Two of the judges who handled these irregular cases – and publicly admitted to having done so – have died: Delia Pons, who approved the adoption of three children of victims of forced disappearance, and Ofelia Hejt, who approved at least 15 illegal adoptions.

The Grandmothers said in the film “Botín de Guerra” (Spoils of War) that Pons once told them: “Ladies, I am sure that your children were terrorists, and for me, ‘terrorist’ is a synonym for ‘murderer’ – and I do not plan to return the children of murderers.

“It would not be fair to do so, because you wouldn’t know how to raise them properly, and because you have no right to do so,” Judge Pons added, according to the Grandmothers.

After Pons died, and after a number of failed attempts to gain access to the adoption records in her court, the Grandmothers managed to get the files analysed, in order to find new cases of stolen children whose identities were changed with the late judge’s complicity.

Another judge, Luis Vera Candiotti, was prosecuted this year for involvement in the theft of a child in 1977. Although he knew the little girl had been taken from her parents, who were victims of forced disappearance, he granted her in illegal adoption to the military officer who took her.

Also under investigation now for the theft of children are former judges Juan Carlos Marchetti and Delfin Castro, accomplices in cases in which the children’s background was concealed and they were given up in illegal adoptions.

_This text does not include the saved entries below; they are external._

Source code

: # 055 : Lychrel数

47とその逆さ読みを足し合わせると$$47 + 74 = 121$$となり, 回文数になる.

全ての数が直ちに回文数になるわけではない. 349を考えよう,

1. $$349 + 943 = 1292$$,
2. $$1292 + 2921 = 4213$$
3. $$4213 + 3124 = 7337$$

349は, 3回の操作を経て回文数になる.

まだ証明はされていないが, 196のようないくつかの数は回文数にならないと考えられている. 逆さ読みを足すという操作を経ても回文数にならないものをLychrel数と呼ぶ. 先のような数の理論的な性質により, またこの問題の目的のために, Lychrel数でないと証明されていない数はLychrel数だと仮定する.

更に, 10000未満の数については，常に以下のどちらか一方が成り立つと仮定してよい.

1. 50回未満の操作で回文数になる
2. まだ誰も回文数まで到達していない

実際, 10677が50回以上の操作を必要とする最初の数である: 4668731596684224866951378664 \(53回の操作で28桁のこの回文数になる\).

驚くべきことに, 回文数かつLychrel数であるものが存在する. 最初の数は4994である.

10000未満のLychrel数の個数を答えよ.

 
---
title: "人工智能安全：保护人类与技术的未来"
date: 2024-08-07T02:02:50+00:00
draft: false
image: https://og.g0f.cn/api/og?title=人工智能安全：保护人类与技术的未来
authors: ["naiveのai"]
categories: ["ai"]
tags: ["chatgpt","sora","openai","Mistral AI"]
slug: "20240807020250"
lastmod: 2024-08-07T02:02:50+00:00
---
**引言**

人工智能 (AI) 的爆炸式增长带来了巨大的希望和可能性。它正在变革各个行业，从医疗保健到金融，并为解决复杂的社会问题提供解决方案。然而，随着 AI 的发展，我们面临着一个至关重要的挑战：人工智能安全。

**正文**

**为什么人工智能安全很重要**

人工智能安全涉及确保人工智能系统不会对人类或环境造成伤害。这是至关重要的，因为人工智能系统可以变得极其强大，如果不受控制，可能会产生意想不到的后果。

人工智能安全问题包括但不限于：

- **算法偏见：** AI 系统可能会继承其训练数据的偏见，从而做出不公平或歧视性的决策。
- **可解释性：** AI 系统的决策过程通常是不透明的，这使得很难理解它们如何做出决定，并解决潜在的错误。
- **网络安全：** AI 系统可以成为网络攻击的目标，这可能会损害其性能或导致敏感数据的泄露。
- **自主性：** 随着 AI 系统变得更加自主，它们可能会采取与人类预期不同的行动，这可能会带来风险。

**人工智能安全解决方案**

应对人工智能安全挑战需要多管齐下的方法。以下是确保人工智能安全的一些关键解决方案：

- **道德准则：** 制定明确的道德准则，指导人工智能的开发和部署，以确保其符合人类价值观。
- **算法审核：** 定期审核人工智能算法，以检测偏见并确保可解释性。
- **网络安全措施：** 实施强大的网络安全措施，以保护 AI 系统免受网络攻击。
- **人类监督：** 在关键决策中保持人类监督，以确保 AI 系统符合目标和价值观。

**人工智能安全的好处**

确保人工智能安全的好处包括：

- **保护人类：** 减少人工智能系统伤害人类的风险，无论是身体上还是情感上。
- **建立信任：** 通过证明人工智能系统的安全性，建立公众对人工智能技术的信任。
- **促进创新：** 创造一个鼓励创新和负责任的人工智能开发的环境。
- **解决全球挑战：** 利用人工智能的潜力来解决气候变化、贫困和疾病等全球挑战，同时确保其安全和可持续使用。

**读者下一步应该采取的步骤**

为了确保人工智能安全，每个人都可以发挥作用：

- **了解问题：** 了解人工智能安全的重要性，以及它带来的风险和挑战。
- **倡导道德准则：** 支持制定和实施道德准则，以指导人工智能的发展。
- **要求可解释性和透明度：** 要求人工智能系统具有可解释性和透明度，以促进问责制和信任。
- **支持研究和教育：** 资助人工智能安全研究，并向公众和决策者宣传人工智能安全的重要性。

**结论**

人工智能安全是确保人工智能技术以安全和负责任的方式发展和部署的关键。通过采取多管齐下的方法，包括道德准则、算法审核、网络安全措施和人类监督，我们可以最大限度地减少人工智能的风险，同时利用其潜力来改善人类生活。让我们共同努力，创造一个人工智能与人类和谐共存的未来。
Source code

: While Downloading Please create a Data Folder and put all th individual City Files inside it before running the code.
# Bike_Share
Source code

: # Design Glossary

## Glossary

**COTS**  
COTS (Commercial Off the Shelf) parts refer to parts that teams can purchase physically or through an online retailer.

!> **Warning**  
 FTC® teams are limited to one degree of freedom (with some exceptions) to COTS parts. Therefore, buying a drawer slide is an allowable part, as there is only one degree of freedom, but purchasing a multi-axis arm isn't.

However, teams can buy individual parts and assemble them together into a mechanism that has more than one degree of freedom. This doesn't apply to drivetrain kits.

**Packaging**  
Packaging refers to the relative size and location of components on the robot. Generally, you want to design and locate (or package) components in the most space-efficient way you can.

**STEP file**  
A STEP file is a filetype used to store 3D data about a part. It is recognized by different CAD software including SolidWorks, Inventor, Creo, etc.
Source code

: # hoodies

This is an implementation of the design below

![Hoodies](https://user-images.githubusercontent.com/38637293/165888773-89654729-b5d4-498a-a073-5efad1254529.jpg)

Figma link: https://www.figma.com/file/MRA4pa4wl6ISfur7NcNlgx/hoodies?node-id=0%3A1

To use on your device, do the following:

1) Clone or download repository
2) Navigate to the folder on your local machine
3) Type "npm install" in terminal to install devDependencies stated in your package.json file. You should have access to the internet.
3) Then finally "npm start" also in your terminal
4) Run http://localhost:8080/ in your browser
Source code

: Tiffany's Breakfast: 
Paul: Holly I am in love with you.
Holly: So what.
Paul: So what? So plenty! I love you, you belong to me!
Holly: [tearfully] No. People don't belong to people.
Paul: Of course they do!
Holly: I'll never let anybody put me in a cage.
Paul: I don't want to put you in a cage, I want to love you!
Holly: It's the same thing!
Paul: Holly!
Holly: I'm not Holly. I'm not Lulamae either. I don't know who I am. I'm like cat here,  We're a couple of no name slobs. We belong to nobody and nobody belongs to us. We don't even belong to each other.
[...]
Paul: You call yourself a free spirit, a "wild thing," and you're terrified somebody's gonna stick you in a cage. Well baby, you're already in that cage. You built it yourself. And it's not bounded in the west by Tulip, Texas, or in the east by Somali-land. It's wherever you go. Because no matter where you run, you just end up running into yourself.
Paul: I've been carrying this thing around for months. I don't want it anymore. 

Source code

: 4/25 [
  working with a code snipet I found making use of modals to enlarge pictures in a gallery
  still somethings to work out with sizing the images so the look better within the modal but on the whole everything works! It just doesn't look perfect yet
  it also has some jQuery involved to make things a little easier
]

There are other judicial officers whose names Iud preferred not to mention, because they are still active in the justice system. But they were complicit in crimes committed in children’s courts during the dictatorship, when they were judges or clerks.

One of them, who is currently a federal appeals court judge, is implicated in several cases of illegal adoptions, including the case of the son of former Uruguayan political prisoner Sara Méndez. He was given in adoption to a policeman in Argentina.

Méndez, a survivor of torture camps, spent 25 years searching for her son in Uruguay and Argentina until she finally found him in 2002.

Another case is that of prosecutor Juan Romero, who went to trial in July, accused of passing information to and helping a colonel accused of stealing the young daughter of victims of forced disappearance.

Romero had been questioned by Congress in the 1990s, thwarting his appointment as a judge, which was proposed by then president Carlos Menem (1989-1999). Instead, the president named him prosecutor in a criminal court. But he has now resigned as prosecutor.